From the Editor: Early in their lives April and Amanda Jones made friends with Dr. Jernigan at national conventions. He enjoyed talking with the twins and showing them things. They are now in high school, and it's clear that they have learned their Federation philosophy well and practice it every day. The following article appeared in the May 1 edition of the Chattanooga Times Free Press. Here it is:


by Jan Galletta

April Jones
April Jones

Blind since birth, Amanda and April Jones use briefcase-sized Braille machines to take tests, record notes, and to do course work at Chattanooga High School Center for Creative Arts.

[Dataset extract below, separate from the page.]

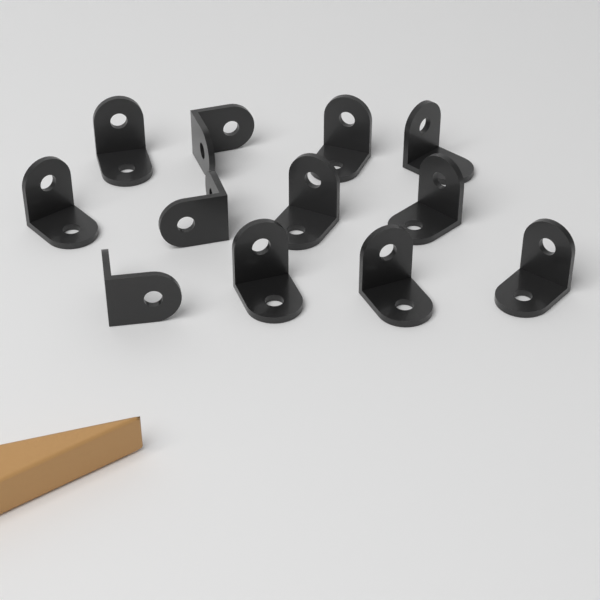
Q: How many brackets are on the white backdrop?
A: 12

In geometry class the fifteen-year-old twins form shapes like triangles and squares, using a glue gun and a waxy substance called Sticky Wicky. They rely on a special computer's audible cues for conducting Internet research.

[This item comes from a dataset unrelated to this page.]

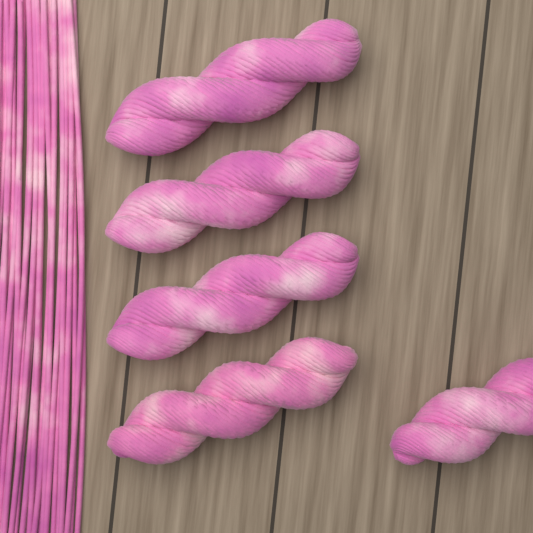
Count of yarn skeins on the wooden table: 5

With white canes to run interference and tactile signs on all campus rooms, they say they're as mobile as their peers. In fact, their biggest problem may be toting textbooks; it takes fifty-one Braille volumes to cover the contents of the printed biology textbook that sighted students use.

"It hasn't limited us," said April of her vision impairment. "In most ways we fit in here at school," added Amanda. But it was a different story at a summer camp the sisters attended a few years ago at a state institution for the blind, according to Amanda.

"We hated it. They treated us like we're not normal," she said. A generation ago the Jones sisters probably would have attended a school exclusively for visually impaired children, or they might have been homeschooled by itinerant teachers.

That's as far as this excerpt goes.